Opening on the day he almost died, Anderson's book spends less time recounting how he was injured than it does on his life since and how he has learned to overcome obstacles.

"I want to inspire other people to start living their lives," said Anderson, who is certainly living his. From skateboarding to meeting celebrities to working with politicians, Anderson said what happened to him isn't a tragedy -- it's just one chapter of his life.

"Just because bad things happen or the world feels like it's crashing down, that doesn't mean it's not going to get better," Anderson said. "Everything is how you perceive it."

Writing the book was a learning process, Anderson said, but it helped to have author David Mack working with him.

Anderson said it was important to him to be honest in the book about the explosion, thoughts of dying, sex and everything in between.

"If you're not honest, you're just fake," he said. "I think people respect you a little more if you tell them exactly how it is."

The forward to "No Turning Back" is written by actor Gary Sinise, best known for playing Lt. Dan in the 1994 film "Forrest Gump" and his later work for veterans with his Lt. Dan Band.

Anderson fell into meeting Sinise -- literally -- by tripping into the actor while he was still learning to walk on prosthetic legs at Walter Reed. Anderson reached forward and landed on Sinise, who said of Anderson, "It's the real Lt. Dan!"

Anderson assured Sinise, a fellow Chicago-area native, that he would always be Lt.
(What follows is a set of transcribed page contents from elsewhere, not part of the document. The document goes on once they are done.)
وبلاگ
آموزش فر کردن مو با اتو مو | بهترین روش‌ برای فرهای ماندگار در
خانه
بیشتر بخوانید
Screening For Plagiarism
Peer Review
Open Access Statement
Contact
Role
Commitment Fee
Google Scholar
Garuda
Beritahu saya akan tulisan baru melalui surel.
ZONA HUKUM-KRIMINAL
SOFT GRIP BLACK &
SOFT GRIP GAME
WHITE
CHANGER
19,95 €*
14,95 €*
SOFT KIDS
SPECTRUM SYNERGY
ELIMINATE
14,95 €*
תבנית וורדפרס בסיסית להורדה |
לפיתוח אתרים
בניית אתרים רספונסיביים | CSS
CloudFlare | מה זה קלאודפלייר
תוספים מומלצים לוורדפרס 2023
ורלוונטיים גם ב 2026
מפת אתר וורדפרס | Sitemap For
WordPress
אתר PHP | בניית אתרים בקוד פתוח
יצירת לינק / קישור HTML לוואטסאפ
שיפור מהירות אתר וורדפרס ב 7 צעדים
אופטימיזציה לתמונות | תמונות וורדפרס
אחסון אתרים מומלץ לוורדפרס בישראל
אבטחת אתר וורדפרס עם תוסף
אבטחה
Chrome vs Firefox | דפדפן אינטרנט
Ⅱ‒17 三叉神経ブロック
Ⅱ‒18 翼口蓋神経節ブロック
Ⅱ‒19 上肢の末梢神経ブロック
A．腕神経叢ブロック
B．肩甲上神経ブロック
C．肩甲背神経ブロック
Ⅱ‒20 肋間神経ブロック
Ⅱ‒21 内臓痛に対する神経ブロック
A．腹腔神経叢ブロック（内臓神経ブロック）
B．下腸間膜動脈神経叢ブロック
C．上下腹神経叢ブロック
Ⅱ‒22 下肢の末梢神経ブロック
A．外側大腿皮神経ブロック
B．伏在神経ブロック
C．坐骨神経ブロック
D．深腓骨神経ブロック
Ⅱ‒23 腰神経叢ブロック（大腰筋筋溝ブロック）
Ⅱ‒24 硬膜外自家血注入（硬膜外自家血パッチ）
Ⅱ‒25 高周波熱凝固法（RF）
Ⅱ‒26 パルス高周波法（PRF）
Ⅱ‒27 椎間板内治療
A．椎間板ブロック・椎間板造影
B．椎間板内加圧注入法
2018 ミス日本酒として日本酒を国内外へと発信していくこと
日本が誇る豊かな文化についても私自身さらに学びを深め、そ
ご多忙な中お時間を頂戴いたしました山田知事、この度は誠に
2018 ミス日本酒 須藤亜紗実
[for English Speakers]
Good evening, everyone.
Dan, and the two have kept in touch ever since.

Anderson later worked with Sinise to get a bill passed through Congress for a disabled veterans memorial in Washington, D.C., guest-starred in an episode of "CSI: New York" with the actor and even played drums with the Lt. Dan Band this fall.

Life in the spotlight has agreed with Anderson, who said his passion now is to become an actor. He is well on his way, with playing guest spots on "All My Children," working with James Gandolfini in the HBO documentary "Alive Day Memories: Home from Iraq" and having a small role with Mickey Rourke in the film "The Wrestler."

While the busy schedule can get tiring, Anderson isn't slowing down anytime soon. He also works as a spokesman for Quantum Rehab and USA Cares, and he is preparing to hit the road to promote his book. That starts today when he travels to New York and will appear via satellite on local news broadcasts across the country.

He returns Friday to the Chicago area to sign copies of his book at 6:30 p.m. at the Book Stall in Winnetka.

Anderson is set to make his television-hosting debut on the program "Reporting for Service with Bryan Anderson," which will air at 9 p.m. Nov. 11 on WTTW-Channel 11. The program will highlight volunteer projects around Chicago.

"When I came home, Chicago embraced me," Anderson said. "Now that I'm good, it's my turn to give back and showcase hidden heroes."